(Saved entries)

#####

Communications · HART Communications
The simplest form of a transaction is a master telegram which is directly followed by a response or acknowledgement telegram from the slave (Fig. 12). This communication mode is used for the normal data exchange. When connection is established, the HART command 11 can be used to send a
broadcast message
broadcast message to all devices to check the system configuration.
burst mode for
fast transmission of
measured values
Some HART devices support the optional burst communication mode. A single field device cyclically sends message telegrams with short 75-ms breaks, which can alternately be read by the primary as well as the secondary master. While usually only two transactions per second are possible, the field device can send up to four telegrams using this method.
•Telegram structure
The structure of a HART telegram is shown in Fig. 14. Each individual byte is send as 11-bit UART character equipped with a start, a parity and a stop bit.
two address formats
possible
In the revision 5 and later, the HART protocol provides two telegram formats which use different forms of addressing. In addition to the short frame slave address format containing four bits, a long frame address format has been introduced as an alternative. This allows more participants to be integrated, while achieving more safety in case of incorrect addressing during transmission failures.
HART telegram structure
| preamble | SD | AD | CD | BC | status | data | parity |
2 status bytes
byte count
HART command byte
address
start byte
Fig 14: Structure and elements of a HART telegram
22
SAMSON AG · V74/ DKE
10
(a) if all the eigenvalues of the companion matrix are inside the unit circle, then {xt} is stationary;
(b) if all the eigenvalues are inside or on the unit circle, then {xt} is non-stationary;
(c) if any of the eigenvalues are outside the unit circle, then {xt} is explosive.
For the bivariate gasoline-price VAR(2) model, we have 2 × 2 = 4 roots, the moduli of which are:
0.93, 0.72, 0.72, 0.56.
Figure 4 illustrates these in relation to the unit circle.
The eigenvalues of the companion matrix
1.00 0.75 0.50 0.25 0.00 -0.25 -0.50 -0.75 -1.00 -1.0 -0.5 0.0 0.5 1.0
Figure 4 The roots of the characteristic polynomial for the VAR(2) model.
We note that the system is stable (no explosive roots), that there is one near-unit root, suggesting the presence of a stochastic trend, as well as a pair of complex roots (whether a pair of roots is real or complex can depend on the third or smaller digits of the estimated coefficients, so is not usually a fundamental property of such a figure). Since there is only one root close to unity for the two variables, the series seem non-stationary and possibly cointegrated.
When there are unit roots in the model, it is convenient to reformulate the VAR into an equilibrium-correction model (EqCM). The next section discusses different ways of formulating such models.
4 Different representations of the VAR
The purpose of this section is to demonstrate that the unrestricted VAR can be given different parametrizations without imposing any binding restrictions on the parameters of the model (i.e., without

#####

### WHAT IS REQUIRED
All the lines above need to be retyped exactly, with nothing left out.

### WRITTEN REPLY
Communications · HART Communications
The simplest form of a transaction is a master telegram which is directly followed by a response or acknowledgement telegram from the slave (Fig. 12). This communication mode is used for the normal data exchange. When connection is established, the HART command 11 can be used to send a
broadcast message
broadcast message to all devices to check the system configuration.
burst mode for
fast transmission of
measured values
Some HART devices support the optional burst communication mode. A single field device cyclically sends message telegrams with short 75-ms breaks, which can alternately be read by the primary as well as the secondary master. While usually only two transactions per second are possible, the field device can send up to four telegrams using this method.
•Telegram structure
The structure of a HART telegram is shown in Fig. 14. Each individual byte is send as 11-bit UART character equipped with a start, a parity and a stop bit.
two address formats
possible
In the revision 5 and later, the HART protocol provides two telegram formats which use different forms of addressing. In addition to the short frame slave address format containing four bits, a long frame address format has been introduced as an alternative. This allows more participants to be integrated, while achieving more safety in case of incorrect addressing during transmission failures.
HART telegram structure
| preamble | SD | AD | CD | BC | status | data | parity |
2 status bytes
byte count
HART command byte
address
start byte
Fig 14: Structure and elements of a HART telegram
22
SAMSON AG · V74/ DKE
10
(a) if all the eigenvalues of the companion matrix are inside the unit circle, then {xt} is stationary;
(b) if all the eigenvalues are inside or on the unit circle, then {xt} is non-stationary;
(c) if any of the eigenvalues are outside the unit circle, then {xt} is explosive.
For the bivariate gasoline-price VAR(2) model, we have 2 × 2 = 4 roots, the moduli of which are:
0.93, 0.72, 0.72, 0.56.
Figure 4 illustrates these in relation to the unit circle.
The eigenvalues of the companion matrix
1.00 0.75 0.50 0.25 0.00 -0.25 -0.50 -0.75 -1.00 -1.0 -0.5 0.0 0.5 1.0
Figure 4 The roots of the characteristic polynomial for the VAR(2) model.
We note that the system is stable (no explosive roots), that there is one near-unit root, suggesting the presence of a stochastic trend, as well as a pair of complex roots (whether a pair of roots is real or complex can depend on the third or smaller digits of the estimated coefficients, so is not usually a fundamental property of such a figure). Since there is only one root close to unity for the two variables, the series seem non-stationary and possibly cointegrated.
When there are unit roots in the model, it is convenient to reformulate the VAR into an equilibrium-correction model (EqCM). The next section discusses different ways of formulating such models.
4 Different representations of the VAR
The purpose of this section is to demonstrate that the unrestricted VAR can be given different parametrizations without imposing any binding restrictions on the parameters of the model (i.e., without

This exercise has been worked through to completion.